I asked this question a while ago, but got no answer. Eventually I answered it myself, but I'm not completely sure whether my answer is correct or not. I don't know if it is correct to post another question about it, but I'd like my proof to be verified. So here it is:
We want to show that $\forall \epsilon \gt 0 : \exists \delta \gt 0 : ||(x,y)||< \delta \implies |\frac{\ln(1-x-y)}{x+y}+1| \lt \epsilon$.
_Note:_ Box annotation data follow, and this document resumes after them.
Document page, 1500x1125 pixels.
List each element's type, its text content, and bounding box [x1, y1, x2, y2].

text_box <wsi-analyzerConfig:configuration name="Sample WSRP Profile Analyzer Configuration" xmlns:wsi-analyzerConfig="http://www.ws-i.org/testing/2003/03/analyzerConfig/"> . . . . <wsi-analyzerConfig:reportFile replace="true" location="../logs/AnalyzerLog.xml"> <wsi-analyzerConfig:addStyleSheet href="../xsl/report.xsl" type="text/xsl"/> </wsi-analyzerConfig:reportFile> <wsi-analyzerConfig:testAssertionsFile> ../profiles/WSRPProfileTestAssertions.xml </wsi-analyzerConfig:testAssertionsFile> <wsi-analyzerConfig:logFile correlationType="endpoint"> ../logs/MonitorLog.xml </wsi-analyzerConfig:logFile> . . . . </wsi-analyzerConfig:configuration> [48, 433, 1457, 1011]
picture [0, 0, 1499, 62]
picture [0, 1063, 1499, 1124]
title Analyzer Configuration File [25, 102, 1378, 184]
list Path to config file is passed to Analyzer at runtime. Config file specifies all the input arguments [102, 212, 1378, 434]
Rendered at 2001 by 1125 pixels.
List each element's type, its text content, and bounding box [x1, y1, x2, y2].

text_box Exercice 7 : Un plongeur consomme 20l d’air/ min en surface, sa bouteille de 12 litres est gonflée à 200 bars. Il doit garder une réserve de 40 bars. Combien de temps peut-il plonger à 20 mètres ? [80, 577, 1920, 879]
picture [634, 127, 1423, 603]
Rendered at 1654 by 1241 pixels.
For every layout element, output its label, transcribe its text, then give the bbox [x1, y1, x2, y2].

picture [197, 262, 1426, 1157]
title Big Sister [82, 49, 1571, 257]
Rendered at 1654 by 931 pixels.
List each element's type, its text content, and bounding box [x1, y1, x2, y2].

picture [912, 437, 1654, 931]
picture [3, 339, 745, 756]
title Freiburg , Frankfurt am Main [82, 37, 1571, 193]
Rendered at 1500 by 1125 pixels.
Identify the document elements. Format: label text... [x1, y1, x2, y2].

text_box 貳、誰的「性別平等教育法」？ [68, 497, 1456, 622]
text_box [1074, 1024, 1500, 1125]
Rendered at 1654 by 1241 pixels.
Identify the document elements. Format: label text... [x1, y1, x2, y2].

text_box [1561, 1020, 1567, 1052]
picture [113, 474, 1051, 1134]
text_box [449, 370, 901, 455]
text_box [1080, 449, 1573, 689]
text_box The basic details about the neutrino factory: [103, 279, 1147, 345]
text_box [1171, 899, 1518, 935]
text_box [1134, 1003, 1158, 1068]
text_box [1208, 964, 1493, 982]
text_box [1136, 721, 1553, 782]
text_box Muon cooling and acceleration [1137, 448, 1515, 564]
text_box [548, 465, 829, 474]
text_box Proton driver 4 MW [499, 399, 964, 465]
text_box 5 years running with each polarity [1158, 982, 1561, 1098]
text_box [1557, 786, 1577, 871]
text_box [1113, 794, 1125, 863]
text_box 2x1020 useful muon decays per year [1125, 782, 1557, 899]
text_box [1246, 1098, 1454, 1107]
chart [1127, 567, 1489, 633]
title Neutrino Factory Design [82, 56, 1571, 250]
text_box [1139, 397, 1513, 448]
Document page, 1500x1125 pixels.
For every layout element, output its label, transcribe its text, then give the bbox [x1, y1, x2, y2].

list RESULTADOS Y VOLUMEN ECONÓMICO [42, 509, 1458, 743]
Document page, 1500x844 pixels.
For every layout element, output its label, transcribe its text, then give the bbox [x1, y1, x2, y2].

Fix $\epsilon \gt 0$. We know that $\lim_{\phi \to 0} \frac{ln(1+\phi)}{-\phi} = -1$. So there's $\delta_1 \gt 0$ such that $|\phi| \lt\delta_1 \implies |\frac{ln(1+\phi)}{-\phi}+1| \lt \epsilon$. Let $\delta = \delta_1$ and $\xi = -x-y$. Suppose $||(x,y)|| \lt \delta $. Since all norms in $R^n$ are equivalent we can use the norm of the sum. Then:
$||(x,y)|| = |x|+|y| \geq |x+y| = |\xi|$. Since $|\xi| < \delta_1 $, then $|\frac{ln(1+\xi)}{-\xi}+1| < \epsilon$ therefore $|\frac{ln(1-x-y)}{x+y}+1| < \epsilon $. So $\lim_{(x,y) \to (0,0), x+y \neq 0}{\frac{\ln(1-x-y)}{x+y} } = -1$ Q.E.D.
Your proof is fine.
If you look in more detail, then essentially you only used the fact that $\frac{\ln(1-x-y)}{x+y}$ is a function of just $x+y$, and then used this as a new variable along with the one-variable limit.
The proof you describe would then also be the "ideal" way of copying the $\epsilon-\delta$ from the one to the two dimension case i.e. via change of variable.